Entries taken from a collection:
-------------------------
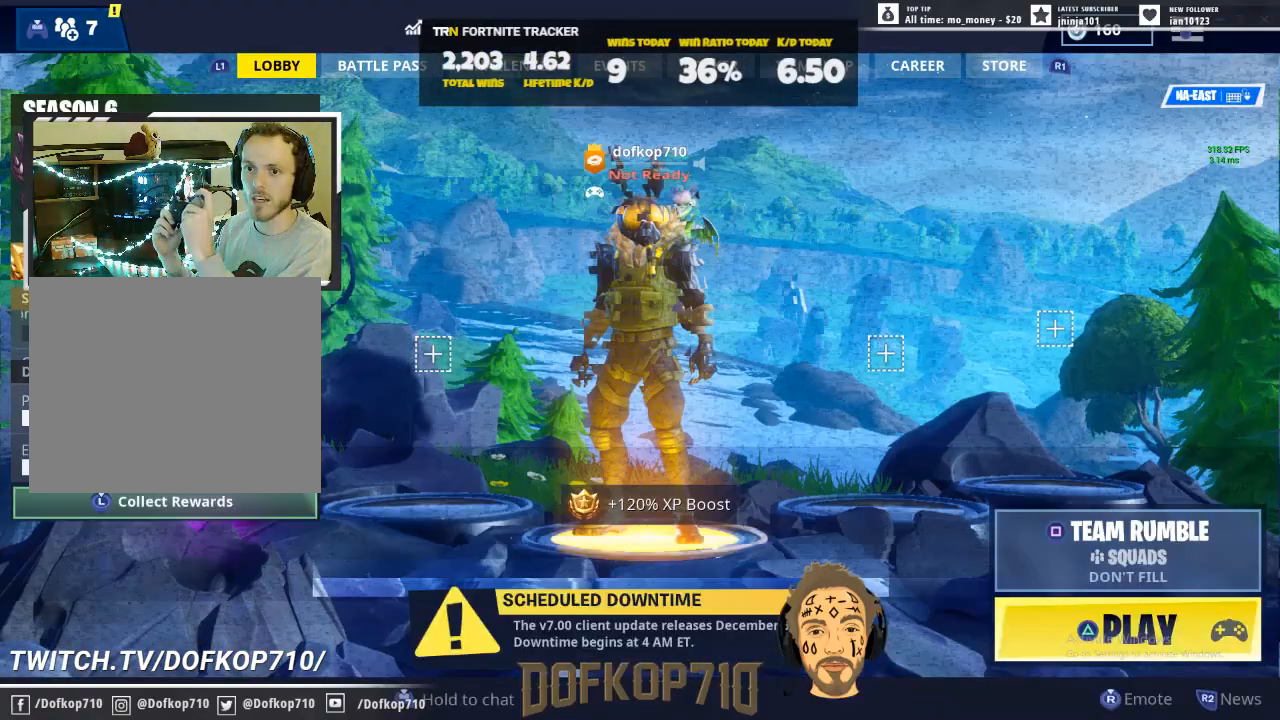
{"buttons": [], "right_stick": "center", "events": [[167, "R1", "down"], [267, "R1", "up"]]}
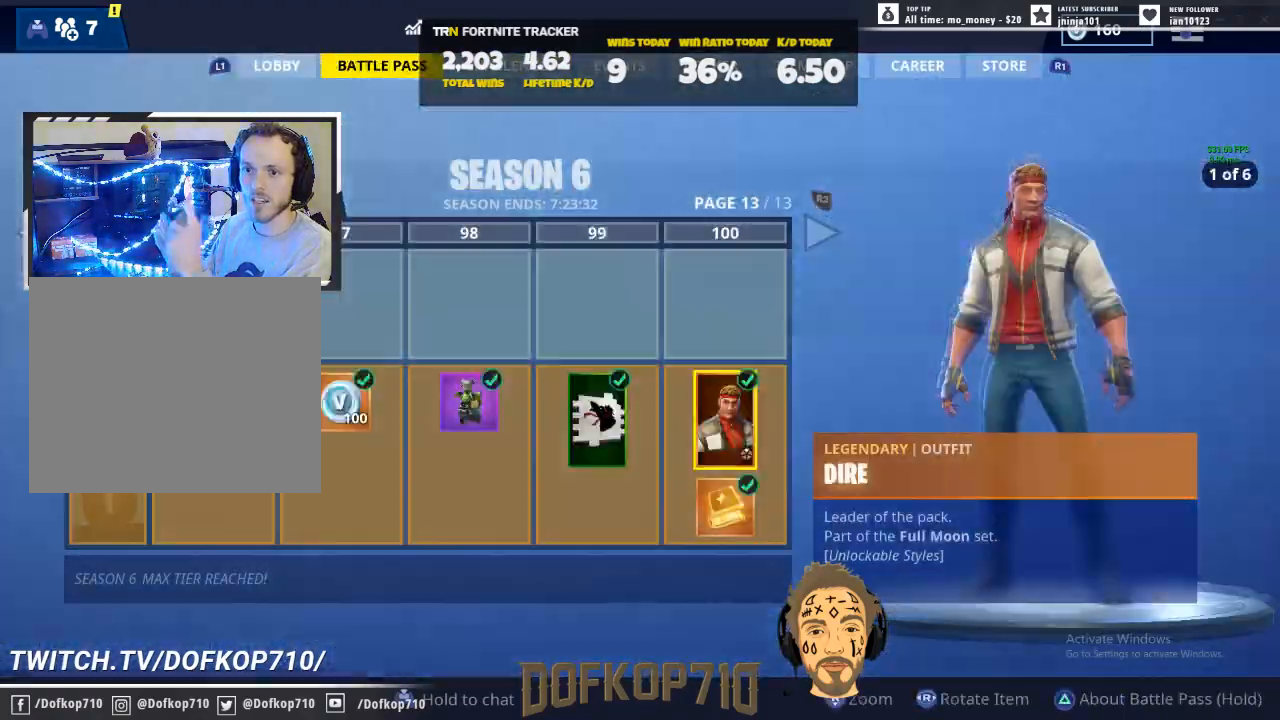
{"buttons": [], "right_stick": "center", "events": [[100, "R1", "down"], [267, "R1", "up"]]}
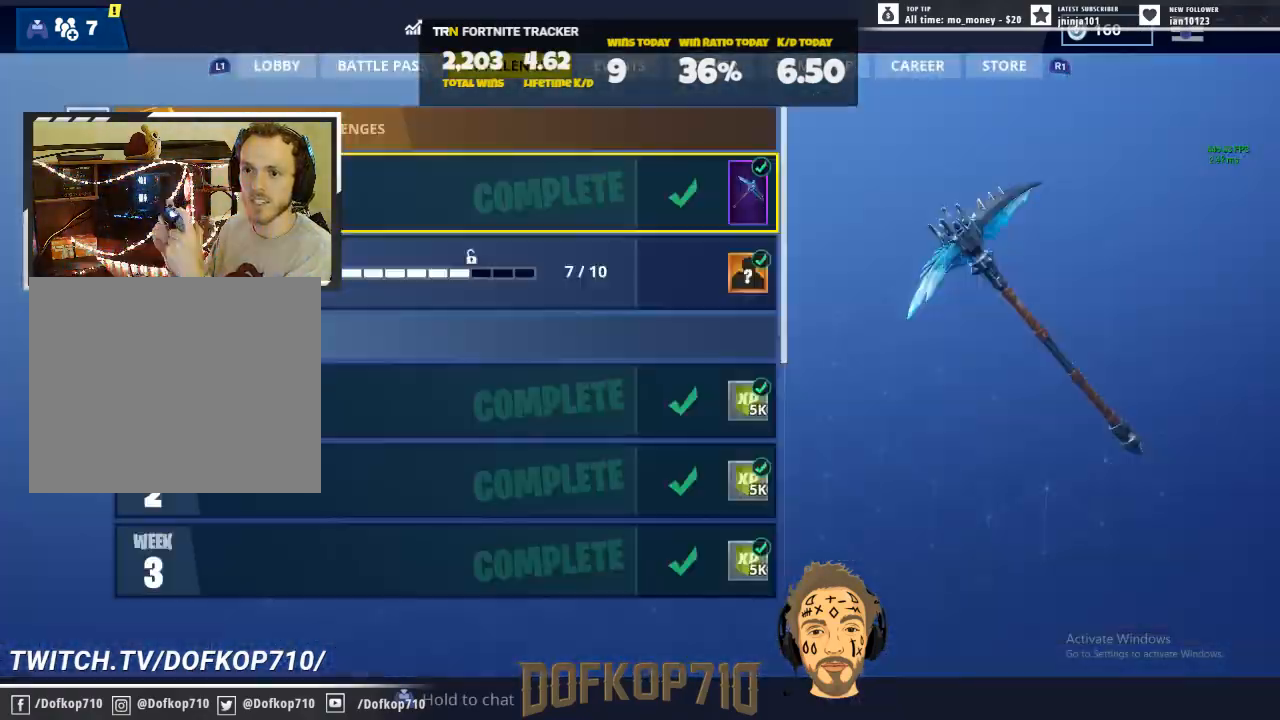
{"buttons": [], "right_stick": "center", "events": []}
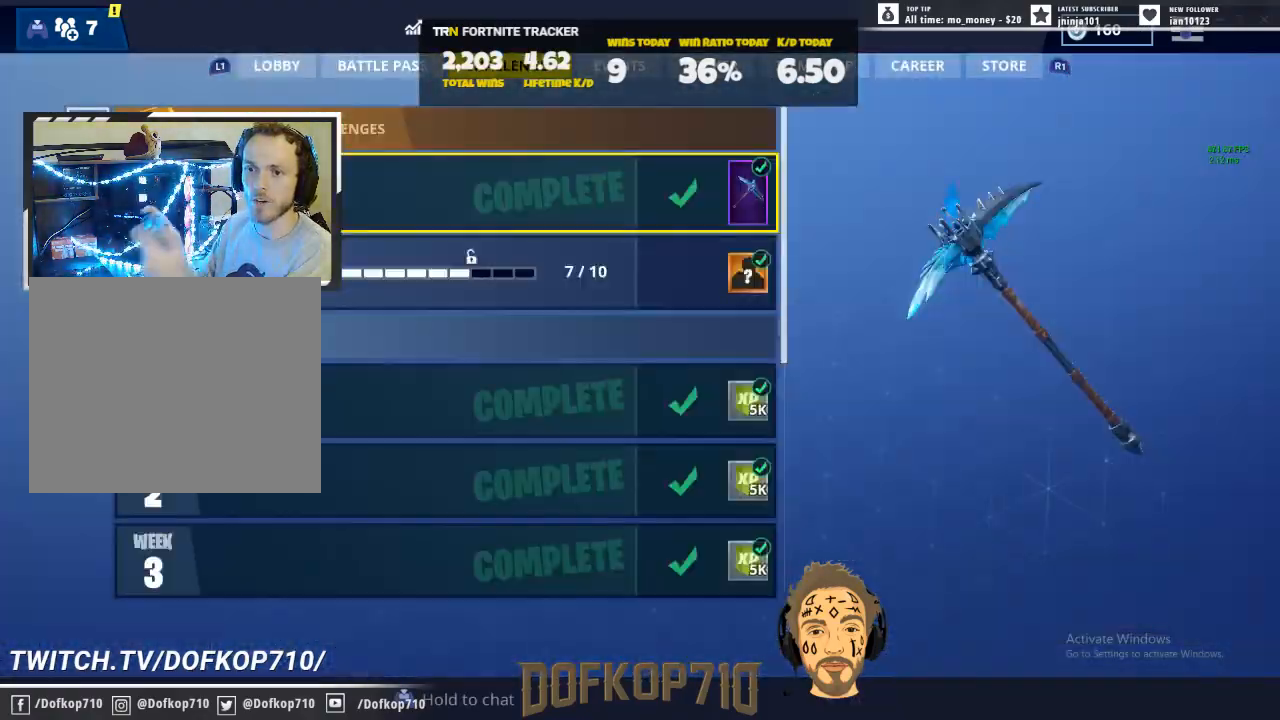
{"buttons": [], "right_stick": "center", "events": []}
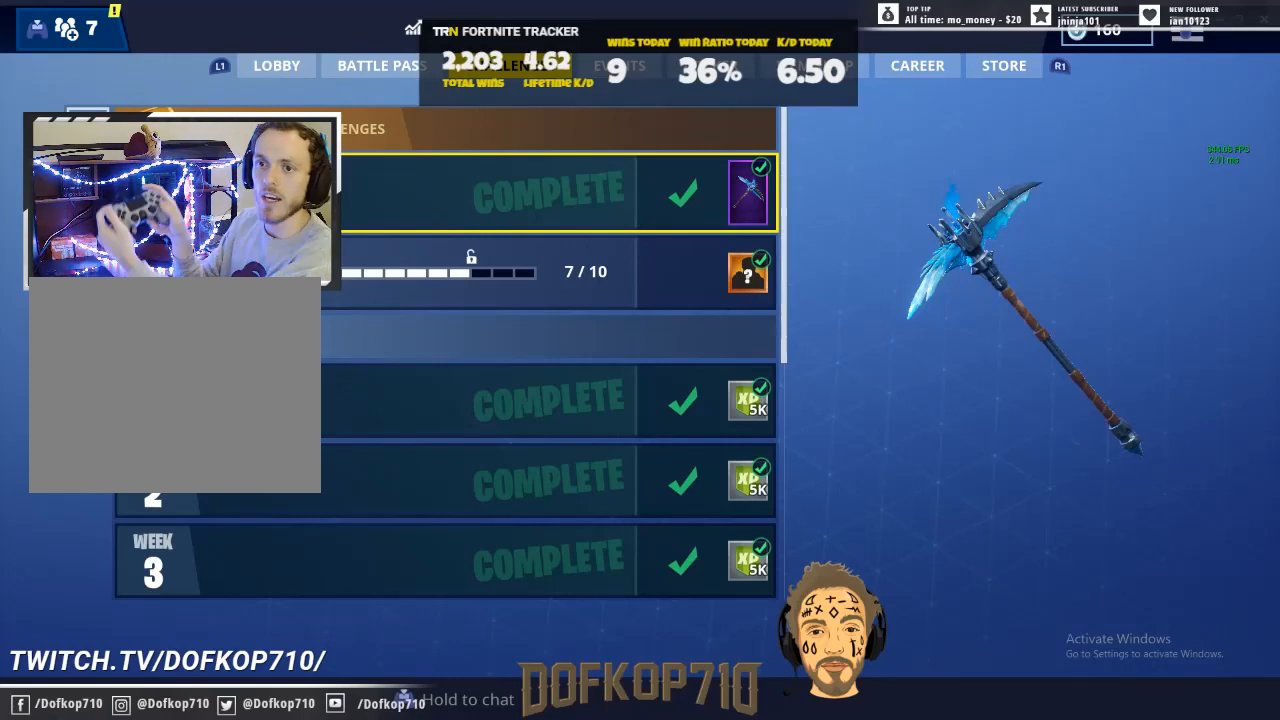
{"buttons": [], "right_stick": "center", "events": []}
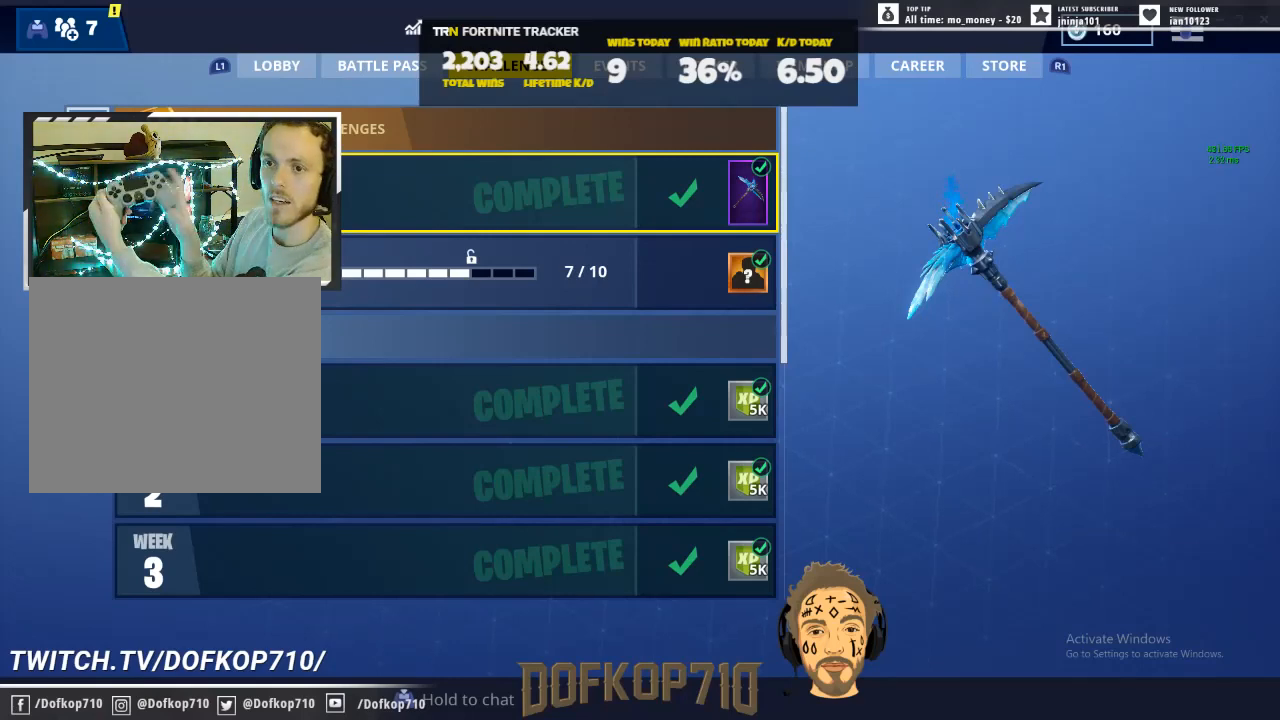
{"buttons": [], "right_stick": "center", "events": []}
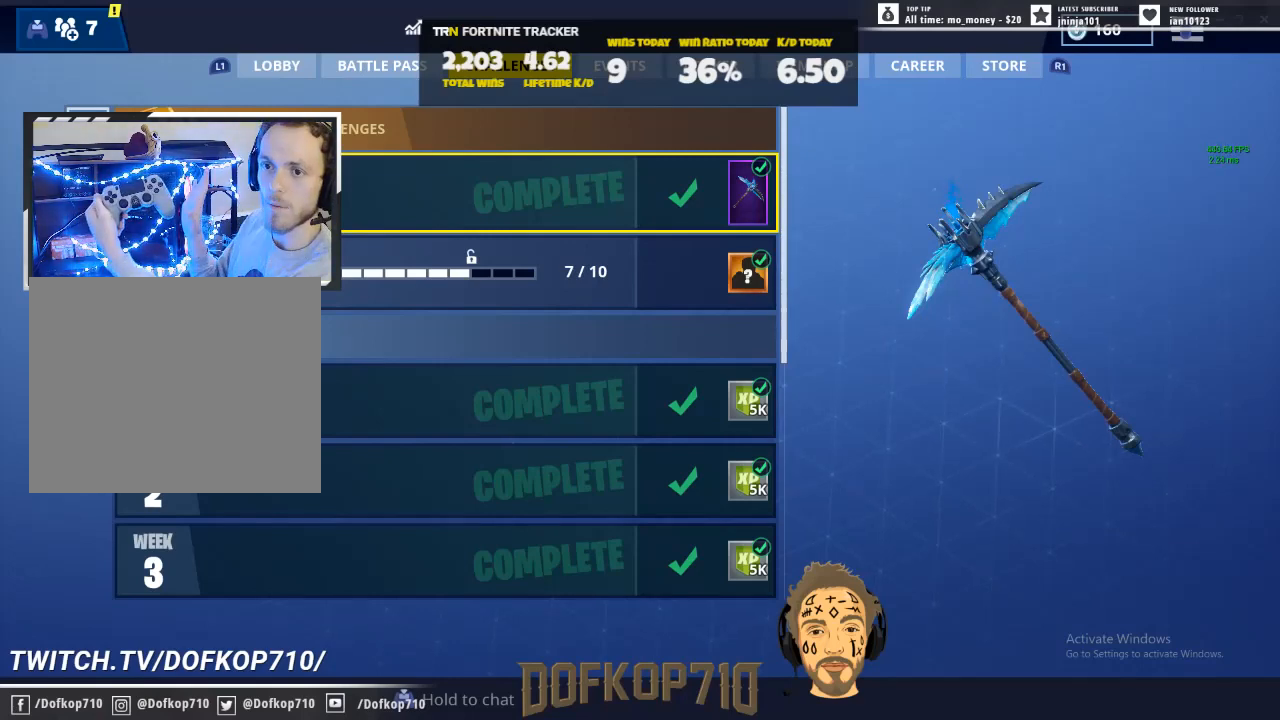
{"buttons": [], "right_stick": "center", "events": []}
-------------------------
§ **Problem to work on**
An exact reproduction of the data above is required, with every picture removed.

§ **Expected answer**
{"buttons": [], "right_stick": "center", "events": [[167, "R1", "down"], [267, "R1", "up"]]}
{"buttons": [], "right_stick": "center", "events": [[100, "R1", "down"], [267, "R1", "up"]]}
{"buttons": [], "right_stick": "center", "events": []}
{"buttons": [], "right_stick": "center", "events": []}
{"buttons": [], "right_stick": "center", "events": []}
{"buttons": [], "right_stick": "center", "events": []}
{"buttons": [], "right_stick": "center", "events": []}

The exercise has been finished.